E na sequência a aluna Rita ressaltou que:

“o que eu acho em relação à Fercal é o seguinte, muitas pessoas correm atrás para estar melhorando a Fercal, já têm as outras que não estão nem ai se a Fercal vai ficar assim, se vai continuar assim. As pessoas que não correm atrás elas ficam: ‘eu quero que a Fercal mude’. Mas como as coisas vão mudar se você não correr atrás? Porque se eu juntar aquelas pessoas, fizer um mutirão e correr atrás eu garanto que a gente consegue, mas se a gente não correr atrás a gente não vai conseguir nada, vai continuar do mesmo jeito”. (Transcrição da fala da estudante Kelly, gravada na Roda de conversa do Encontro XI, do dia 05.12.12).

Analisando essas falas, vemos que ambas as alunas trazem a questão participativa para a discussão. Kelly critica a posição imobilista e Rita destaca que um coletivo organizado é capaz de mudanças, mas é necessário certo comprometimento, senão vai continuar do mesmo jeito.

Vemos que a questão do correr atrás ficou evidenciada nas falas dos participantes. Em alguns momentos, o “correr atrás” remetia ao indivíduo que corre atrás dos objetivos pessoais, que estuda, trabalha e melhora de condição de vida.

“Eles [estudantes], como estão chegando agora, não tem profissão, não tem nada, tem que estudar. Estudar, fazer faculdade para mais tarde não depender das fábricas daqui. As fábricas, praticamente, são só para quem não tem opção né?“. (Transcrição da fala do convidado Mauro, áudio gravado na Roda de conversa do Encontro XI, do dia 05.12.12).

Mas na fala das alunas Rita e Kelly a questão da mudança tomou uma dimensão participativa, para elas, a comunidade tem que se organizar para realizar as mudanças necessárias. A aluna Rita citou uma situação que ela presenciou para ilustrar que as mudanças precisam de um coletivo organizado:

“Como a situação que acontece lá na rua onde a gente mora. Tem uma ladeira lá que é tudo esburacado. Os carros que passam por lá se acabam todinho. Não dá pra andar de salto alto que quebra o salto, é verdade! [risos]. Ai, sempre o Doutor Michel vem para cá fazer reunião com a gente

e acaba que a gente chama todo mundo da rua para poder ir lá, correr atrás. E todo mundo reclama, todo mundo reclama que tá ruim, que tem que melhorar. Quando a gente consegue... quando minha mãe que faz parte da associação consegue trazer o doutor Michel, um deputado, para ver se consegue a gente tentar juntar todo mundo, mas se vai duas pessoas é muito! Ai como é que quer que melhore se não vai correr atrás?” (Transcrição da fala da estudante Rita, áudio gravado na Roda de conversa do Encontro XI, do dia 05.12.12).

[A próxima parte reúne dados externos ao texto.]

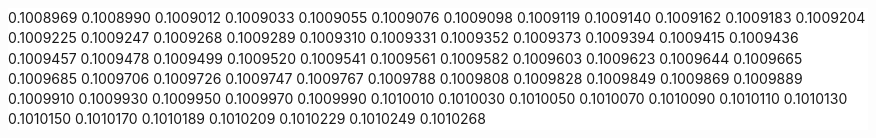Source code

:   0.1008969
  0.1008990
  0.1009012
  0.1009033
  0.1009055
  0.1009076
  0.1009098
  0.1009119
  0.1009140
  0.1009162
  0.1009183
  0.1009204
  0.1009225
  0.1009247
  0.1009268
  0.1009289
  0.1009310
  0.1009331
  0.1009352
  0.1009373
  0.1009394
  0.1009415
  0.1009436
  0.1009457
  0.1009478
  0.1009499
  0.1009520
  0.1009541
  0.1009561
  0.1009582
  0.1009603
  0.1009623
  0.1009644
  0.1009665
  0.1009685
  0.1009706
  0.1009726
  0.1009747
  0.1009767
  0.1009788
  0.1009808
  0.1009828
  0.1009849
  0.1009869
  0.1009889
  0.1009910
  0.1009930
  0.1009950
  0.1009970
  0.1009990
  0.1010010
  0.1010030
  0.1010050
  0.1010070
  0.1010090
  0.1010110
  0.1010130
  0.1010150
  0.1010170
  0.1010189
  0.1010209
  0.1010229
  0.1010249
  0.1010268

Sobre essa fala, Kelly destacou que a desmobilização não é um problema apenas da rua da Rita:

“O ruim Rita é que o fato que você colocou não é só lá no Alto da Bela Vista. É da Fercal geral, inteirinha. Acho que até pior!” (Transcrição da fala da estudante Kelly, áudio gravado na Roda de conversa do Encontro XI, do dia 05.12.12).

Identificamos nessas conversas um diálogo muito produtivo, pela falas das alunas elas demonstraram que não pretendem se resignar frente às dificuldades de mudanças, mas esperam uma participação coletiva da comunidade no enfretamento das dificuldades. E mesmo com as colocações do nosso convidado elas defenderam essa relação dialógica com o mundo e com a comunidade.